Clinton Engineer Works At Oak Ridge example essay topic
Italian physicist Enrico Fermi managed the University of Chicago reactor, called Chicago Pile 1 (CP-1). Nobel Prize-winner Fermi had fled Fascist Europe. On the afternoon of December 2, 1942, it happened. Under the abandoned west stands of Stagg Field, the first controlled nuclear reaction occurred.
Humankind had controlled energy released from the nucleus of the atom. CP-1 paved the way for Oak Ridge and Hanford to develop ways of obtaining nuclear fuel for atomic weapons. Scientists now had to create the fuel for an atomic bomb. The Oak Ridge facility separated the nuclear fuel U-235 from U-238, natural uranium. Since scientists needed to find fuel for the reactors, meant using uranium (U-235) or plutonium (Pu-238), the only suitable substances know by 1942.
Project leaders did not know how quickly or how much of each they could produce, so they decided to produce both at the same time. There were three methods that existed for extracting U-235, An electromagnetic process, gaseous diffusion and thermal diffusion. Oak Ridge crews built a plant for each method. The electromagnetic process at the facility, called Y-12, was the most promising. The process of extracting U-235 from natural uranium started at the Clinton Engineer Works, 20 miles west of Knoxville, TN. Work began on the plant in 1942.
In 1943, the facility name was changed to Oak Ridge. This Appalachian site spanned 59,000 acres of wilderness and farmland. More than 1,000 rural families were relocated from their farms due to Oak Ridge. The Hanford Engineer Works produced plutonium. The search for this location included sites along the Colorado and Columbia Rivers in California, Oregon, and Washington. The isolated 500,000-acre Hanford site offered security for sensitive operations.
Large quantities of electricity and cooling water (at least 25,000 gallons per minute) were available and a mild climate allowed year-round work. The facility encompassed three small towns -- Hanford, White Bluffs, and Richland -- and bordered the Columbia River. Sheep had grazed the flat, rocky countryside, which was dotted with orchards, vineyards, and farms. To build the facility, the townships of Richland, White Bluffs, and Hanford vanished.

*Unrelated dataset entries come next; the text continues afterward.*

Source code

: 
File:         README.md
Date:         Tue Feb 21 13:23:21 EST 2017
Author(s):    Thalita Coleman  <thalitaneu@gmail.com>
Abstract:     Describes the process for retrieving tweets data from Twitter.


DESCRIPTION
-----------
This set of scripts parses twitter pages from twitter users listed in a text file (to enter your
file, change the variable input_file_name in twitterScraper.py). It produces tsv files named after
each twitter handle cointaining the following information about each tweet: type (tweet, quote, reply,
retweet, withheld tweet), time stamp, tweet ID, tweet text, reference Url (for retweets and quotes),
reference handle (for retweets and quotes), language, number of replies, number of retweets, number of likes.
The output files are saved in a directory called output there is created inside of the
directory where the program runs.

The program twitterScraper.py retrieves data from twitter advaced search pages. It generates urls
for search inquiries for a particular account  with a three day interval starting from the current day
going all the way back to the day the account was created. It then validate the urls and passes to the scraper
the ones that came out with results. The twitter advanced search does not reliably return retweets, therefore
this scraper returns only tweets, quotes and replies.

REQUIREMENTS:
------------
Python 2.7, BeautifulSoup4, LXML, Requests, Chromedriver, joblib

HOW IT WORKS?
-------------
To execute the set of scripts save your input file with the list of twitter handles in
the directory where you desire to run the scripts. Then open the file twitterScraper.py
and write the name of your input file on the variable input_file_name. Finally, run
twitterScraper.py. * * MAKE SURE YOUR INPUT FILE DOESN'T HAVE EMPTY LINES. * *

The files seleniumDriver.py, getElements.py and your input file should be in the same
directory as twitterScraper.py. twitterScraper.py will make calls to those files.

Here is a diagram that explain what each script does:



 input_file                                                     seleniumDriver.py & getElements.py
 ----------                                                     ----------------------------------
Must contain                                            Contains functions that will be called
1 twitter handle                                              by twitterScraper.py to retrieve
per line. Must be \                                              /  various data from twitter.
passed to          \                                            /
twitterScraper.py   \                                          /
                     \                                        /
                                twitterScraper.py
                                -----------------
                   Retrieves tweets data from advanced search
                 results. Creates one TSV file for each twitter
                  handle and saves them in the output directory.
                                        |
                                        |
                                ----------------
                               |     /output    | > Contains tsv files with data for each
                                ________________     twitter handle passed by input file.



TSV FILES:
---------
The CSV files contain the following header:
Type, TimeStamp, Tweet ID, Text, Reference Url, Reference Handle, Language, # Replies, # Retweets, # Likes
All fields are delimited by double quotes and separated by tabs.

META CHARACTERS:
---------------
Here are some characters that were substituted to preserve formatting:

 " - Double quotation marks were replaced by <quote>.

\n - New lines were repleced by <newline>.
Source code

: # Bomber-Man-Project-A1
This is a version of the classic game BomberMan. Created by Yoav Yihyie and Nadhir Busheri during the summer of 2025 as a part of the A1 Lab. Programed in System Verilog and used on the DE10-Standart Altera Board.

As at Oak Ridge, 1,500 people were relocated in the process. Close to a half-million acres were purchased for more than $5.1 million by the spring of 1943. The new facility was named Hanford Engineer Works after the riverside village. Theoretical physicist, J. Robert Oppenheimer (1904-1967), who also directed Los Alamos research, identified top scientists and engineers from universities nationwide. In November 1942, General Groves and Oppenheimer chose the site where the first atomic bombs were designed and built. The site at Los Alamos, N.M. had been a boys's chool and Oppenheimer had visited it in the 1920's.
At Los Alamos, an international team of scientists and engineers labored around the clock to create the first atomic weapons. For its remote location and existing school buildings, it helped make Los Alamos the perfect choice for a research and development site. The owners of the school were willing to sell it to the military for $440,000, since they were having problems obtaining and keeping qualified teachers during the war. By March 1943, Los Alamos had became an intellectual boomtown. Known as "the hill", Los Alamos produced two bombs.
One, nicknamed Little Boy, was a gun-type weapon that used U-235. A slug of U-235 would be projected down a gun barrel into the center of another piece of U-235. When combined, a nuclear explosion would occur. The second bomb, Fat Man, used implosion to detonate plutonium.
Here, explosives would surround the plutonium ball. When detonated, they would compress the plutonium, causing a nuclear explosion.